The small trader is given the right to sell a certain car within a period of one month in return for a thousand JDs given to the big trader as guarantee against any future loss resulting from this transaction. The small trader tries to sell that car within that period, and whatever profit he manages to make is his. If he makes no profit, he gets nothing, and when that car is sold for less than a thousand from its market price, he loses the thousand, which he had already paid. In addition, the big trader, so as to bear no loss, has the right to sell the car immediately in case its market price drops. If the month ends, the car is either sold for its market price, or the small trader pays another thousand to extend that deal for another month, and the car remains at the big trader`s dealership where he takes care of it in return for fifty JDs. What is the ruling of Sharia on this?

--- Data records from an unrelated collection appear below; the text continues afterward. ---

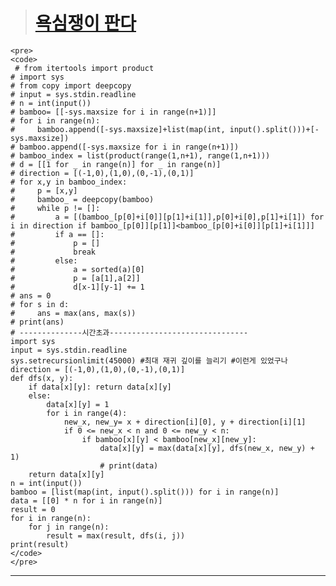 > # [욕심쟁이 판다]("https://www.acmicpc.net/problem/1937", "욕심쟁이 판다")
    
    <pre>
    <code>
     # from itertools import product
    # import sys
    # from copy import deepcopy
    # input = sys.stdin.readline
    # n = int(input())
    # bamboo= [[-sys.maxsize for i in range(n+1)]]
    # for i in range(n):
    #     bamboo.append([-sys.maxsize]+list(map(int, input().split()))+[-sys.maxsize])
    # bamboo.append([-sys.maxsize for i in range(n+1)])
    # bamboo_index = list(product(range(1,n+1), range(1,n+1)))
    # d = [[1 for _ in range(n)] for _ in range(n)]
    # direction = [(-1,0),(1,0),(0,-1),(0,1)]
    # for x,y in bamboo_index:
    #     p = [x,y]
    #     bamboo_ = deepcopy(bamboo)
    #     while p != []:
    #         a = [(bamboo_[p[0]+i[0]][p[1]+i[1]],p[0]+i[0],p[1]+i[1]) for i in direction if bamboo_[p[0]][p[1]]<bamboo_[p[0]+i[0]][p[1]+i[1]]]
    #         if a == []:
    #             p = []
    #             break
    #         else:
    #             a = sorted(a)[0]
    #             p = [a[1],a[2]]
    #             d[x-1][y-1] += 1
    # ans = 0
    # for s in d:
    #     ans = max(ans, max(s))
    # print(ans)
    # --------------시간초과-------------------------------
    import sys
    input = sys.stdin.readline
    sys.setrecursionlimit(45000) #최대 재귀 깊이를 늘리기 #이런게 있었구나
    direction = [(-1,0),(1,0),(0,-1),(0,1)]
    def dfs(x, y):
        if data[x][y]: return data[x][y]
        else:
            data[x][y] = 1
            for i in range(4):
                new_x, new_y= x + direction[i][0], y + direction[i][1]
                if 0 <= new_x < n and 0 <= new_y < n:
                    if bamboo[x][y] < bamboo[new_x][new_y]:
                        data[x][y] = max(data[x][y], dfs(new_x, new_y) + 1)
                        # print(data)
        return data[x][y]
    n = int(input())
    bamboo = [list(map(int, input().split())) for i in range(n)]
    data = [[0] * n for i in range(n)]
    result = 0
    for i in range(n):
        for j in range(n):
            result = max(result, dfs(i, j))
    print(result)
    </code>
    </pre>
***   
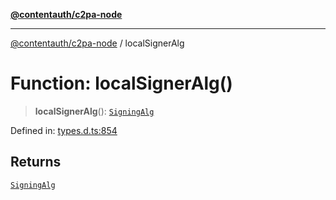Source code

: [**@contentauth/c2pa-node**](../README.md)

***

[@contentauth/c2pa-node](../README.md) / localSignerAlg

# Function: localSignerAlg()

> **localSignerAlg**(): [`SigningAlg`](../type-aliases/SigningAlg.md)

Defined in: [types.d.ts:854](https://github.com/contentauth/c2pa-node-v2/blob/92024140271b3589278f2b732abca2c4a33b231a/js-src/types.d.ts#L854)

## Returns

[`SigningAlg`](../type-aliases/SigningAlg.md)

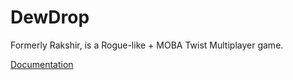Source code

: # DewDrop
Formerly Rakshir, is a Rogue-like + MOBA Twist Multiplayer game.

[Documentation](Documentation.md)
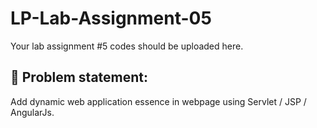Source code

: # LP-Lab-Assignment-05
Your lab assignment #5 codes should be uploaded here. 
## 🔹 Problem statement: 
Add dynamic web application essence in webpage using Servlet / JSP / AngularJs.
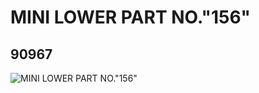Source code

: # MINI LOWER PART NO."156"
## 90967
![MINI LOWER PART NO."156"](https://lc-www-live-s.legocdn.com/media/bricks/5/2/4586386.jpg)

Praise be to Allah, the Lord of the Worlds.
The above transaction doesn`t have one specific legal framing. Rather, it goes in between the following transactions: Non-refundable deposit sale, brokerage, Ji`alah (Conditional payment), and loan. However, it doesn`t meet all the conditions of any.
A careful examination of this transaction shows that it involves uncertainty and gambling as the small trader isn`t sure whether he will collect his thousand JDs or not. Reserving the right to the big trader to sell that car, in case he felt that its market value will drop, and burdening the small trader with paying the difference is what makes this transaction involve risk and gambling for him.
In conclusion, the above transaction is prohibited because it violates the teachings of Sharia. And Allah knows best.